After more than a decade of owning the property a large section of the church roof collapsed on the 22nd August 2026. No injuries were reported.

Most recently, Simpkin obtained planning permission for England's largest private natural burial ground in Adlington, Cheshire, in conjunction with the historic Adlington Hall estate.

==Travel==
Simpkin set up "Simply Luxury Travel", with his wife Tricia Penrose specialising in luxury holidays for footballer, celebrity and high net worth clients.

==Media==
Simpkin was a presenter for an ITV1 programme called I Want That House, about buying property abroad. He presented over 100 shows, like GMTV's Fashion Police, LK Today, and ITV's This Morning, where he presented a property segment called Property Police. He also presented regular reports for BBC1's Holiday.

Having missed out on a place in boy band Take That, he went into acting, appearing in ITV1's Coronation Street as the character Craig Brennan.

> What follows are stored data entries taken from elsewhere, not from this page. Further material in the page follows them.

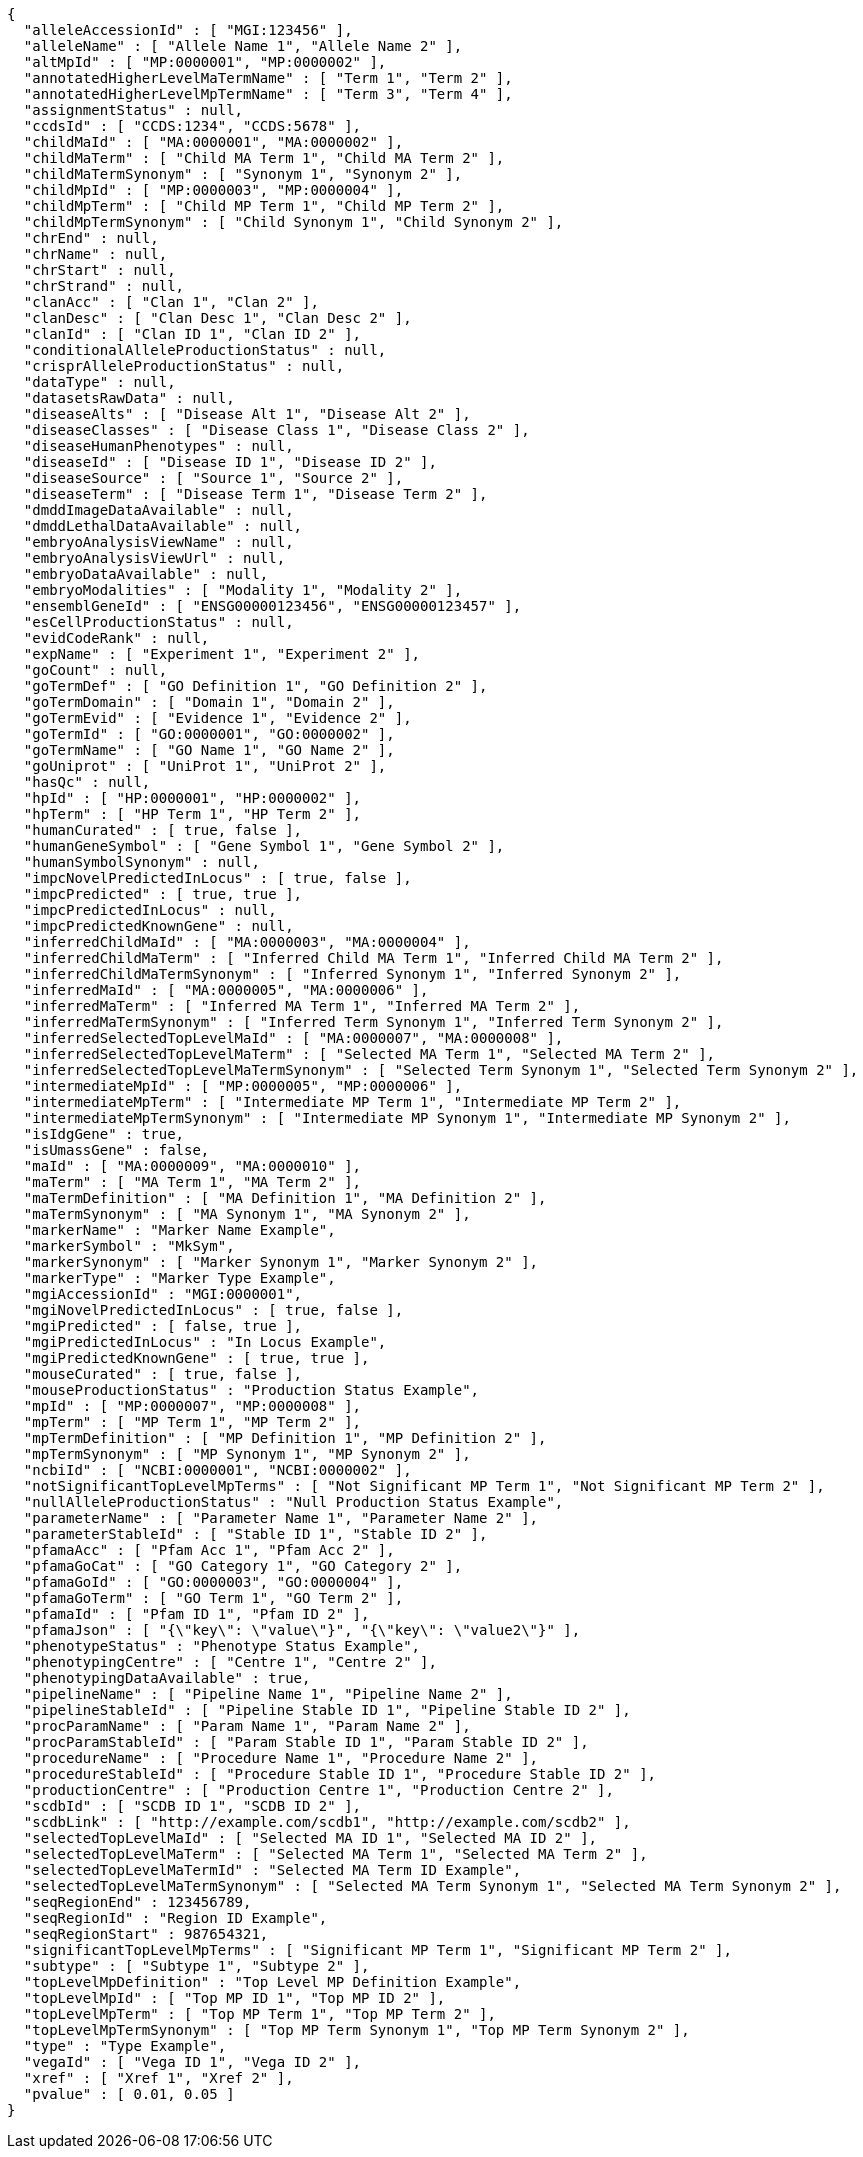 [source,json,options="nowrap"]
----
{
  "alleleAccessionId" : [ "MGI:123456" ],
  "alleleName" : [ "Allele Name 1", "Allele Name 2" ],
  "altMpId" : [ "MP:0000001", "MP:0000002" ],
  "annotatedHigherLevelMaTermName" : [ "Term 1", "Term 2" ],
  "annotatedHigherLevelMpTermName" : [ "Term 3", "Term 4" ],
  "assignmentStatus" : null,
  "ccdsId" : [ "CCDS:1234", "CCDS:5678" ],
  "childMaId" : [ "MA:0000001", "MA:0000002" ],
  "childMaTerm" : [ "Child MA Term 1", "Child MA Term 2" ],
  "childMaTermSynonym" : [ "Synonym 1", "Synonym 2" ],
  "childMpId" : [ "MP:0000003", "MP:0000004" ],
  "childMpTerm" : [ "Child MP Term 1", "Child MP Term 2" ],
  "childMpTermSynonym" : [ "Child Synonym 1", "Child Synonym 2" ],
  "chrEnd" : null,
  "chrName" : null,
  "chrStart" : null,
  "chrStrand" : null,
  "clanAcc" : [ "Clan 1", "Clan 2" ],
  "clanDesc" : [ "Clan Desc 1", "Clan Desc 2" ],
  "clanId" : [ "Clan ID 1", "Clan ID 2" ],
  "conditionalAlleleProductionStatus" : null,
  "crisprAlleleProductionStatus" : null,
  "dataType" : null,
  "datasetsRawData" : null,
  "diseaseAlts" : [ "Disease Alt 1", "Disease Alt 2" ],
  "diseaseClasses" : [ "Disease Class 1", "Disease Class 2" ],
  "diseaseHumanPhenotypes" : null,
  "diseaseId" : [ "Disease ID 1", "Disease ID 2" ],
  "diseaseSource" : [ "Source 1", "Source 2" ],
  "diseaseTerm" : [ "Disease Term 1", "Disease Term 2" ],
  "dmddImageDataAvailable" : null,
  "dmddLethalDataAvailable" : null,
  "embryoAnalysisViewName" : null,
  "embryoAnalysisViewUrl" : null,
  "embryoDataAvailable" : null,
  "embryoModalities" : [ "Modality 1", "Modality 2" ],
  "ensemblGeneId" : [ "ENSG00000123456", "ENSG00000123457" ],
  "esCellProductionStatus" : null,
  "evidCodeRank" : null,
  "expName" : [ "Experiment 1", "Experiment 2" ],
  "goCount" : null,
  "goTermDef" : [ "GO Definition 1", "GO Definition 2" ],
  "goTermDomain" : [ "Domain 1", "Domain 2" ],
  "goTermEvid" : [ "Evidence 1", "Evidence 2" ],
  "goTermId" : [ "GO:0000001", "GO:0000002" ],
  "goTermName" : [ "GO Name 1", "GO Name 2" ],
  "goUniprot" : [ "UniProt 1", "UniProt 2" ],
  "hasQc" : null,
  "hpId" : [ "HP:0000001", "HP:0000002" ],
  "hpTerm" : [ "HP Term 1", "HP Term 2" ],
  "humanCurated" : [ true, false ],
  "humanGeneSymbol" : [ "Gene Symbol 1", "Gene Symbol 2" ],
  "humanSymbolSynonym" : null,
  "impcNovelPredictedInLocus" : [ true, false ],
  "impcPredicted" : [ true, true ],
  "impcPredictedInLocus" : null,
  "impcPredictedKnownGene" : null,
  "inferredChildMaId" : [ "MA:0000003", "MA:0000004" ],
  "inferredChildMaTerm" : [ "Inferred Child MA Term 1", "Inferred Child MA Term 2" ],
  "inferredChildMaTermSynonym" : [ "Inferred Synonym 1", "Inferred Synonym 2" ],
  "inferredMaId" : [ "MA:0000005", "MA:0000006" ],
  "inferredMaTerm" : [ "Inferred MA Term 1", "Inferred MA Term 2" ],
  "inferredMaTermSynonym" : [ "Inferred Term Synonym 1", "Inferred Term Synonym 2" ],
  "inferredSelectedTopLevelMaId" : [ "MA:0000007", "MA:0000008" ],
  "inferredSelectedTopLevelMaTerm" : [ "Selected MA Term 1", "Selected MA Term 2" ],
  "inferredSelectedTopLevelMaTermSynonym" : [ "Selected Term Synonym 1", "Selected Term Synonym 2" ],
  "intermediateMpId" : [ "MP:0000005", "MP:0000006" ],
  "intermediateMpTerm" : [ "Intermediate MP Term 1", "Intermediate MP Term 2" ],
  "intermediateMpTermSynonym" : [ "Intermediate MP Synonym 1", "Intermediate MP Synonym 2" ],
  "isIdgGene" : true,
  "isUmassGene" : false,
  "maId" : [ "MA:0000009", "MA:0000010" ],
  "maTerm" : [ "MA Term 1", "MA Term 2" ],
  "maTermDefinition" : [ "MA Definition 1", "MA Definition 2" ],
  "maTermSynonym" : [ "MA Synonym 1", "MA Synonym 2" ],
  "markerName" : "Marker Name Example",
  "markerSymbol" : "MkSym",
  "markerSynonym" : [ "Marker Synonym 1", "Marker Synonym 2" ],
  "markerType" : "Marker Type Example",
  "mgiAccessionId" : "MGI:0000001",
  "mgiNovelPredictedInLocus" : [ true, false ],
  "mgiPredicted" : [ false, true ],
  "mgiPredictedInLocus" : "In Locus Example",
  "mgiPredictedKnownGene" : [ true, true ],
  "mouseCurated" : [ true, false ],
  "mouseProductionStatus" : "Production Status Example",
  "mpId" : [ "MP:0000007", "MP:0000008" ],
  "mpTerm" : [ "MP Term 1", "MP Term 2" ],
  "mpTermDefinition" : [ "MP Definition 1", "MP Definition 2" ],
  "mpTermSynonym" : [ "MP Synonym 1", "MP Synonym 2" ],
  "ncbiId" : [ "NCBI:0000001", "NCBI:0000002" ],
  "notSignificantTopLevelMpTerms" : [ "Not Significant MP Term 1", "Not Significant MP Term 2" ],
  "nullAlleleProductionStatus" : "Null Production Status Example",
  "parameterName" : [ "Parameter Name 1", "Parameter Name 2" ],
  "parameterStableId" : [ "Stable ID 1", "Stable ID 2" ],
  "pfamaAcc" : [ "Pfam Acc 1", "Pfam Acc 2" ],
  "pfamaGoCat" : [ "GO Category 1", "GO Category 2" ],
  "pfamaGoId" : [ "GO:0000003", "GO:0000004" ],
  "pfamaGoTerm" : [ "GO Term 1", "GO Term 2" ],
  "pfamaId" : [ "Pfam ID 1", "Pfam ID 2" ],
  "pfamaJson" : [ "{\"key\": \"value\"}", "{\"key\": \"value2\"}" ],
  "phenotypeStatus" : "Phenotype Status Example",
  "phenotypingCentre" : [ "Centre 1", "Centre 2" ],
  "phenotypingDataAvailable" : true,
  "pipelineName" : [ "Pipeline Name 1", "Pipeline Name 2" ],
  "pipelineStableId" : [ "Pipeline Stable ID 1", "Pipeline Stable ID 2" ],
  "procParamName" : [ "Param Name 1", "Param Name 2" ],
  "procParamStableId" : [ "Param Stable ID 1", "Param Stable ID 2" ],
  "procedureName" : [ "Procedure Name 1", "Procedure Name 2" ],
  "procedureStableId" : [ "Procedure Stable ID 1", "Procedure Stable ID 2" ],
  "productionCentre" : [ "Production Centre 1", "Production Centre 2" ],
  "scdbId" : [ "SCDB ID 1", "SCDB ID 2" ],
  "scdbLink" : [ "http://example.com/scdb1", "http://example.com/scdb2" ],
  "selectedTopLevelMaId" : [ "Selected MA ID 1", "Selected MA ID 2" ],
  "selectedTopLevelMaTerm" : [ "Selected MA Term 1", "Selected MA Term 2" ],
  "selectedTopLevelMaTermId" : "Selected MA Term ID Example",
  "selectedTopLevelMaTermSynonym" : [ "Selected MA Term Synonym 1", "Selected MA Term Synonym 2" ],
  "seqRegionEnd" : 123456789,
  "seqRegionId" : "Region ID Example",
  "seqRegionStart" : 987654321,
  "significantTopLevelMpTerms" : [ "Significant MP Term 1", "Significant MP Term 2" ],
  "subtype" : [ "Subtype 1", "Subtype 2" ],
  "topLevelMpDefinition" : "Top Level MP Definition Example",
  "topLevelMpId" : [ "Top MP ID 1", "Top MP ID 2" ],
  "topLevelMpTerm" : [ "Top MP Term 1", "Top MP Term 2" ],
  "topLevelMpTermSynonym" : [ "Top MP Term Synonym 1", "Top MP Term Synonym 2" ],
  "type" : "Type Example",
  "vegaId" : [ "Vega ID 1", "Vega ID 2" ],
  "xref" : [ "Xref 1", "Xref 2" ],
  "pvalue" : [ 0.01, 0.05 ]
}
----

Simpkin had roles in Zig Zag, an educational children's series on BBC2, a live reporter on The Totally Friday Show, the Travel Channel, Carlton Food Network, Manchester United TV and the Granada Regional Newsroom.

Simpkin hosted nationwide youth conferences with Sir Alan Sugar for Lloyds TSB. The road show promoted entrepreneurship in Great Britain.

==Family==
He was married to actress and singer Tricia Penrose. They have two sons, born in 2003 and 2008. They split in May 2021 after 18 years of marriage.